··· Supplied passage ···
And I never had any hard and fast rules on this, but the character was followed around by a Wizmo mob. So just things occur and I “DM” around that. And it’s extremely, extremely fun. It expands a character in that sort of way. And I go out of my way to have like, you know, specific, you know, it’s like, Oh, maybe it’s so that they can persistently annoy one person or maybe it’s because they were made by a Fey lord and they have this connection – none of that matters. It’s because it’s fun.
It allows me to like throw them into, into the setting in a more concrete way. And it’s important that your monsters aren’t just throw away a one-off dungeon encounters, right. That you can really weave them into stories. When I, when I introduced the Wizmos, it is usually a sort of standard plot hook thing that makes the players think that something else is happening because normally the wisdom, those are just causing havoc.
So you think your ship is going down because something is wrong with the dark matter engine where reality, it’s just, all the plugs have been rearranged. And later they realized that this is all just a series of elaborate pranks. And then the wizmo will latch on to one player. Normally I try to make it the wackiest player around so that we can kind of expand that out and make them more of an element of the game than an element of that one player’s personality, maybe the attached to the most serious player. At the table and it kind of acts as a familiar or a minion, but one that’s more under my control or more under the control of total randomness, which, which really, really, really take what’s the right way to say this.
Like it’s really under the control of randomness. So it takes a little bit out of everyone’s control and just hands it to the whims of – it hands, the reins of the story to procedural generation, I guess. It’s hard to describe; it’s the reason we roll the dice, right? Like it, it makes the story much crazier in that way, just making it random.
Agents of Chaos and the Role of Randomness in RPGs
Lucas: What do you think about the wizmo’s, in particular, makes them effective at filling that role?
Mike Holik: I, I like to be entertaining when I DM as much as I possibly can. I don’t just want to tell a serious straight face store and you can probably get that from, you know, my entire thing. I put a cantrip in this book called finger guns, if that gives you a sense of what wavelength them on. It’s pretty good. So I like having the ability to inject them levity whenever I want. And also to pull small swerves on the players. I’m not like pulling away their entire, their entire deal to, to, you know, railroad them down a particular track. But sometimes I like to be able to say, yeah, you don’t have a firearm because of the wisdoms replaced it with the banana.
That can be fun or the bad guy he’s coming after you. And the reason he doesn’t catch you is because, you know, he slips on an entire hallway that has been covered in oil because of Wizmos. My Discord likes to joke that if something in the universe doesn’t make sense, it’s probably because the wizmos, I guess?
Mike Holik: It gives you a really good, you know, it gives you a lot of fuzzy room as a DM to play with stuff and to just have fun with that and to not have everything be, you know, deep lore and factions and serious NPCs with motivations.
Lucas: Yeah. Why do you think players enjoy that in the game?
···
Your tasks:
a - In the interview about Wizmos, what is the name of the cantrip Mike Holik put in his book?
b - Write the next part of the interview about Wizmos, picking up right after its last line.
··· Data excerpts ···
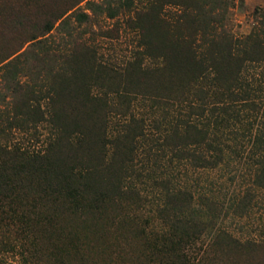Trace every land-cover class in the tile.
<instances>
[{
	"label": "trees",
	"instance_id": "trees-1",
	"mask_svg": "<svg viewBox=\"0 0 264 264\" xmlns=\"http://www.w3.org/2000/svg\"><path fill=\"white\" fill-rule=\"evenodd\" d=\"M84 1L45 15L24 43L0 53V260L14 251L26 264L250 260L263 246L218 228L225 205L203 195L196 202L171 172L250 160L264 191V8L239 37L237 0L88 1L94 15L123 16L141 37L134 59L108 69L94 48L81 66L75 44L54 48L47 39L60 20L69 38L71 19L90 21L67 15ZM41 123L52 131L44 149L12 143L15 131ZM140 155L159 175L144 176ZM144 177L163 188L153 214L135 184ZM252 199L229 209L243 214Z\"/></svg>",
	"mask_w": 264,
	"mask_h": 264
},
{
	"label": "rangeland",
	"instance_id": "rangeland-1",
	"mask_svg": "<svg viewBox=\"0 0 264 264\" xmlns=\"http://www.w3.org/2000/svg\"><path fill=\"white\" fill-rule=\"evenodd\" d=\"M88 1L96 4L103 2V0H85L79 7L70 11L67 15L75 11L87 13L90 15V21L79 24L71 19L70 23L75 28L72 38H69L67 34L69 26L63 25L62 20L58 21L53 31L47 36L49 44L54 48L60 45L66 46L65 49L73 48L75 44L81 66L83 62L86 64L89 60L87 50L94 48L103 66L108 69L123 68L128 61L135 58V52L141 40L140 35L128 28L127 19L123 16L111 19L104 14L94 15L88 10ZM73 3L75 0H0V53H4L3 51L9 48L15 49L19 44L24 43L30 31L45 15L61 12ZM257 8H264V0H237L236 7L232 9V28L237 36L241 37L251 32L252 14ZM173 11H175L174 8L168 9L170 13ZM72 42H74L73 46L69 45ZM28 46L29 44H26L20 52L27 50ZM25 80L26 78H22L23 82ZM51 137L50 126L47 123H41L37 128L26 133L15 131L12 143H19L31 151H38L47 146ZM153 160L140 155L138 169H144V176L148 173H153L154 176L159 175ZM168 162V158L162 161L161 164L164 165L160 171L168 168ZM154 171L157 172L154 173ZM171 175L175 176L173 182L194 194L196 202H199L203 195L218 200L220 205H225L221 218L217 222L218 228L227 230L241 242L253 241L263 246L253 250L250 260L243 258L240 264H264V191L253 183V164L250 160H238L228 167L221 166L215 170L195 171L189 165H182L176 168L174 173L171 172ZM136 179L135 184L145 200L144 211L147 214L155 213L162 203L163 188L159 187L154 180L145 177ZM245 196L253 198L245 213L236 214L234 209H229L233 201L238 202ZM210 239V231H207L202 241L207 242ZM1 254L0 264H26L20 251Z\"/></svg>",
	"mask_w": 264,
	"mask_h": 264
}]
</instances>
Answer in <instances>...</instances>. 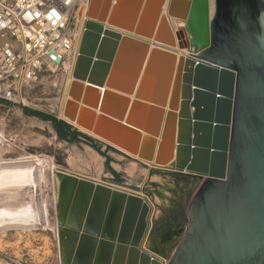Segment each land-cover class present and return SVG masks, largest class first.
Wrapping results in <instances>:
<instances>
[{
    "label": "water",
    "instance_id": "1",
    "mask_svg": "<svg viewBox=\"0 0 264 264\" xmlns=\"http://www.w3.org/2000/svg\"><path fill=\"white\" fill-rule=\"evenodd\" d=\"M72 78L63 118L194 182L166 263L145 197L54 171L58 264H264L259 0H89Z\"/></svg>",
    "mask_w": 264,
    "mask_h": 264
},
{
    "label": "bare ground",
    "instance_id": "2",
    "mask_svg": "<svg viewBox=\"0 0 264 264\" xmlns=\"http://www.w3.org/2000/svg\"><path fill=\"white\" fill-rule=\"evenodd\" d=\"M213 1L209 0L210 4V17L213 13ZM89 0H83L78 12H81L80 17L77 20V31L74 36V59L72 66L69 70L65 71L60 80L56 79L52 82L58 86L59 98L49 100V110L59 120L64 121L70 127L78 130L84 136H87L93 140L100 142L103 145L106 143L101 142L97 137L91 133L84 131L77 127L74 122H70L62 117V111L66 100H68L67 94L71 82L73 81L72 72L76 62L77 47L81 39L83 31V25L85 21V13L87 10ZM77 12V14H78ZM76 14V15H77ZM186 54L185 50L178 51ZM25 104L30 102L24 101ZM20 115V111H17ZM20 112V113H19ZM18 115V116H19ZM33 123V122H32ZM34 124V123H33ZM32 126V125H31ZM8 122L6 117L0 119V255L3 254L6 247L4 240L10 233H14L17 237L18 242L24 241L23 238H29L32 234L38 230H50L53 232V238L55 241L56 252L52 257V264H58V249L56 242V233L54 226L50 220V208H53V173L54 171H62L54 163L53 159L48 156H39L28 154L23 151H19L18 157L15 159L6 158V155L12 153V148H15L13 141L17 140L15 133H9ZM10 131V130H9ZM12 132V131H11ZM50 137H54V134L50 132ZM20 139V138H19ZM25 139V138H24ZM27 140V139H26ZM23 144L28 142L20 140ZM47 142L53 144V139H48ZM36 143V142H34ZM33 143V144H34ZM14 145V146H13ZM37 145V144H36ZM108 145H106L107 147ZM74 148V147H73ZM114 151L119 152L125 158H127V165L123 172L128 176L132 177L137 172H140L144 178H147L150 185H153L152 189L154 204L165 207L174 202L172 197L176 196L177 191L174 186V181L168 178H163L155 173L159 170H169L164 168H157L152 163L142 162L133 156L119 150L117 147L110 146ZM16 150V149H15ZM114 157L120 159L117 155ZM102 157L94 150L85 146L84 153H79L76 149H71L67 159V165L69 171L66 172H77L86 171L87 169L94 170L96 173L102 172ZM124 160V159H123ZM115 169L120 171L121 168L117 164H113ZM144 167V168H143ZM65 172V171H63ZM99 182V181H97ZM144 182V181H143ZM112 187L118 188L113 184H108ZM123 189V188H122ZM132 192L129 190H125ZM133 193V192H132ZM140 195V194H139ZM159 212L157 209H153V218L158 217ZM51 216V218H50ZM179 230V229H178ZM167 234V233H166ZM165 234V235H166ZM175 235V234H174ZM180 233L176 236L178 237ZM167 238V237H166ZM177 241V239H176ZM17 242V240H15ZM22 243V242H21ZM25 243H29V240ZM30 244V243H29ZM29 244H26L27 247ZM160 243H157L158 248ZM146 245V243H145ZM174 245V244H173ZM16 246V245H15ZM22 246V245H21ZM24 246V245H23ZM170 249L169 246L166 250ZM173 249V248H172ZM17 247L13 248L12 253L19 256ZM36 251V250H33ZM21 254V253H20ZM31 254V253H30ZM38 259L49 257V250L44 253L37 254ZM31 256V255H30ZM34 256V255H33ZM41 256V257H40ZM21 257V256H20ZM36 258V256L34 257ZM37 259V258H36ZM34 260V259H33ZM19 262V261H18ZM38 262V261H36ZM0 264H8L0 258Z\"/></svg>",
    "mask_w": 264,
    "mask_h": 264
},
{
    "label": "built area",
    "instance_id": "3",
    "mask_svg": "<svg viewBox=\"0 0 264 264\" xmlns=\"http://www.w3.org/2000/svg\"><path fill=\"white\" fill-rule=\"evenodd\" d=\"M82 2L0 0L1 104L28 108L24 101L40 85L56 93L58 86L52 82L73 63V28Z\"/></svg>",
    "mask_w": 264,
    "mask_h": 264
},
{
    "label": "rangeland",
    "instance_id": "4",
    "mask_svg": "<svg viewBox=\"0 0 264 264\" xmlns=\"http://www.w3.org/2000/svg\"><path fill=\"white\" fill-rule=\"evenodd\" d=\"M59 94H60L59 92L51 94L47 91L46 85H40L38 86V88H36V90L33 93H30L28 95L29 102H30V105L28 108H23L22 110L15 109V108L13 109V108H9L8 106H5L4 104L0 103V119L3 117H6V120L8 122V128H9L7 131L9 133H15V135L17 136L16 138L17 140L12 142L14 143L15 148L14 147L12 148L13 149L12 153L10 152L9 154H7L6 158H9V159L17 158L18 157L17 152L19 151H23V152H26L32 155L48 156V157H51L53 159V163L59 169L62 170V169H68L67 159H68L69 152L71 151V149L72 150L76 149V151L83 154L84 149H85L84 145H88L89 148L93 147L94 149H96V151H98V153L102 157H105L99 152L100 145L98 146V143L94 144L87 138H84L82 136H77L76 133H73L74 136L69 137L66 135L67 133L69 134L71 133L69 129H65V132H66L65 134L62 131L64 136L62 137L59 136L58 131L59 129H61V126H57L53 121H50V117L52 118L54 117L51 115L52 113L48 108L50 105L49 100L58 99ZM17 111L21 112V113L19 112L20 115L18 114ZM26 112H37L40 115L44 116L45 118L39 119L38 121V120L31 118V116L27 115ZM50 132H52V134H54L53 132H56L57 138L55 137V135L52 138L49 137ZM48 139H53V144L50 145L47 142ZM20 140H25L28 143L23 144L22 141ZM64 142L67 144L65 145ZM110 149L114 151L112 148ZM111 154H112L111 161H116L118 163V158L114 157V155L118 156V152L114 151ZM109 162L110 161L107 158L106 165H108ZM123 162L127 163L126 160ZM112 166L115 169L114 165ZM171 172H172L171 170L155 171V173L158 174L159 176L166 178V179L168 178L169 180L174 181L173 188H175V190L177 191V194L176 196L172 197L174 202H172L171 204L165 207L160 206L162 207L163 211L159 213L160 215H158V217L154 218L152 233H151V238H150L152 239V236H154L155 232L157 233L164 232L165 229L175 228V227L182 228V231L177 241H175L172 247L173 249L171 248V250L167 252L166 263H168L170 259L172 258V255L175 252L176 248L178 247L179 242L181 241L184 235V231L189 223L188 217H186L187 220H185V222L180 221L178 215H176L178 207H172L171 205H173L175 201H179V200L183 201L184 199H186V195L188 196L189 192L191 191L193 182H194V180L191 178L187 181H183L180 177L182 175L179 176L178 174H174ZM77 173H80L82 175H87L90 177H94L96 179H102L107 182H118V174L117 176L115 175L113 176V178H111L110 176H108L107 171H104L103 173V170L100 173H96L94 172V170L87 169L86 171L79 170L77 171ZM144 177L145 176H143L140 172H137L136 175L132 176L131 179H127V180L132 185L139 186L142 190L145 189V192L147 193V195L153 199L152 189L154 188V186L150 185L149 184L150 182L148 181V179ZM186 191H187V194H186ZM23 239L24 241H21L22 243L18 242V239L16 236H14V233H10L8 237L4 240V242L6 243V247H7V249L5 250L7 251L1 254L0 258L8 264H52L53 263L52 257L56 252V246H55V241L53 238L52 231L38 230L34 232L32 236H30L28 239L27 238H23ZM15 240H17V242H15ZM28 240L30 244L25 243ZM157 243L159 242L156 241L155 244ZM26 244H29V246L27 247ZM15 247H17V250H18L17 252L19 253V256L17 257L14 253H12V250ZM33 250H36V251H33ZM46 250H49V253H50L49 257L47 258L42 257V259H38L39 256L37 254L39 253L42 254L46 252ZM35 256L37 259L34 258Z\"/></svg>",
    "mask_w": 264,
    "mask_h": 264
},
{
    "label": "crops",
    "instance_id": "5",
    "mask_svg": "<svg viewBox=\"0 0 264 264\" xmlns=\"http://www.w3.org/2000/svg\"><path fill=\"white\" fill-rule=\"evenodd\" d=\"M31 118H33V119H35V120H38L39 121V119L38 118H35V117H31ZM70 130V134L69 133H67V136H69V137H72V136H74V134L73 133H75V132H77L74 128H71V129H69ZM54 133V135H55V137L57 138V133L56 132H53ZM78 133V132H77ZM50 135V134H49ZM48 135V136H49ZM89 140L91 141V142H93L94 144H97L98 143V146L100 145V150H99V152L102 154V155H104L105 157H102L99 153H98V151H96V150H94V149H92L91 147V149L92 150H94L96 153H98L101 157H102V163H101V165H102V170H103V173H104V171H107V174H108V176H110L111 178H113V176H117V174H118V182H107V181H104V180H102V179H96V178H94V177H90V176H87V175H82V174H80V173H77V172H66V171H68V169H62V170H64L66 173H69V174H73V175H76V176H80V177H83V178H87V179H90V180H94V181H99V182H103V183H108V184H113V185H115V186H118V188H123V189H125V190H129V191H132L133 193H137V194H140L141 196H143V197H145L154 207H155V209H157V211L160 213V212H162L163 210H162V207H160L159 205H157V204H154V201H153V199L151 198V197H149L148 195H147V193L145 192V189L144 190H142L139 186H135V185H132L127 179H131V177H128L124 172H123V170H124V168L126 167V165H127V163H124L123 161H125L126 160V162H127V158H125V156H123L122 154H120L119 152H118V157H120V159H118V163L116 162V161H111V159H112V154L111 153H113L114 151H112L111 149H110V147L109 146H107L106 147V145H104L103 146V144H101L100 142H98V141H96V140H93V139H91V138H89ZM65 143V142H64ZM67 143H65V145H66ZM89 144V143H88ZM84 146H88V145H84ZM89 147V146H88ZM107 158H108V160L110 161L109 162V164L108 165H106L107 164ZM124 159V160H123ZM113 164H117L120 168H121V170L120 171H118L117 172V170H115L114 168H113ZM171 173H173V172H171ZM137 174V173H136ZM135 174V175H136ZM175 174V173H174ZM180 176V175H179ZM188 191V190H187ZM187 191H186V194H187ZM186 197H187V195H186ZM172 207H178L177 209V214L176 215H178V217H179V220L180 221H182V222H185V220H187V215H186V199H184L183 201L182 200H179V201H175V203L173 204V205H171ZM160 215V214H159ZM179 229V230H178ZM168 230V235L166 236V237H164V238H162V237H157L156 239H153L154 237L152 236V239H150V242H149V244L150 243H152V245L150 246L149 244H147L146 245V248H150V247H152V246H154L156 249H158L159 251H161V253H162V255L164 256V259L166 260V256H167V252L169 251V250H171V248L173 247V244L175 243V241H176V239H178V237L176 236L178 233H180L181 231H182V228H180V227H175V228H169V229H167ZM175 234V235H174ZM152 240V241H151ZM159 242L160 244H159V247L160 248H158V247H156L155 245V242ZM155 244V245H154ZM167 246H169L170 247V249H168V250H166V247Z\"/></svg>",
    "mask_w": 264,
    "mask_h": 264
},
{
    "label": "trees",
    "instance_id": "6",
    "mask_svg": "<svg viewBox=\"0 0 264 264\" xmlns=\"http://www.w3.org/2000/svg\"><path fill=\"white\" fill-rule=\"evenodd\" d=\"M26 113H27V115H29V116H31V117L38 118V119L45 118L44 116L40 115V114L37 113V112H26ZM48 119H49V118H48ZM50 121H53L57 126H61V129H59V131H58L60 137L64 136V135H63V132H64V134L66 133V132H65V129H71V127H70L69 125H67L66 123H64L63 121H58L57 119L52 118V117H50ZM62 131H63V132H62ZM75 133H76L77 136H82V137H84V138L89 139L88 137H86V136H84V135H82V134H80V133H77V132H75ZM66 135H67V134H66ZM92 149H94V148L92 147ZM94 150H96V149H94Z\"/></svg>",
    "mask_w": 264,
    "mask_h": 264
},
{
    "label": "flooded vegetation",
    "instance_id": "7",
    "mask_svg": "<svg viewBox=\"0 0 264 264\" xmlns=\"http://www.w3.org/2000/svg\"><path fill=\"white\" fill-rule=\"evenodd\" d=\"M262 4H263V6H264V0H259ZM181 177V179L183 180V181H187V180H189L190 178H188V177H184V176H180ZM167 233V234H166ZM166 234V235H165ZM168 235V230L167 229H165L164 230V232H159V233H157V232H155L154 233V238L153 239H156L157 237L159 238V237H162V238H164V237H166Z\"/></svg>",
    "mask_w": 264,
    "mask_h": 264
}]
</instances>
···
Results in order:
a - Finger guns.

b -
Mike Holik: That goes back to why we play D&D, right? We want to hang out and have fun. And if you’ve got somebody at the table who is, you know, going to be constantly cracking jokes – they’re like that sort of person, right? – it makes sense to bring elements into the game that magnify that. If you’ve got a character that is, you know, very serious and very plotting, like they play their character like a strategist, it makes sense to give them, you know, allies, cohorts that they can, they can command around. Games are good at magnifying what we bring to them. Role-playing games have a real magic for that. So, so this is an element that we’ve put in the game to magnify levity, and, you know, every element we put into the game – players, monsters, whatever they all, they all work together for this tapestry that kind of – multiplies what we put in.
I think that’s the fun of role-playing games and the front of board games as well. Right. You’re putting in the work to make fun. And it’s what you put in that, that comes out. So, so some of these elements are just like, “Oh, this does one specific thing, but it does it really, really well.”
And that’s, that’s important. It’s important to recognize that you need all of those elements. You can’t just have an entire setting. That’s. Boring. You can’t have an entire setting. That’s comedic. You need all of the elements to make something that’s really special.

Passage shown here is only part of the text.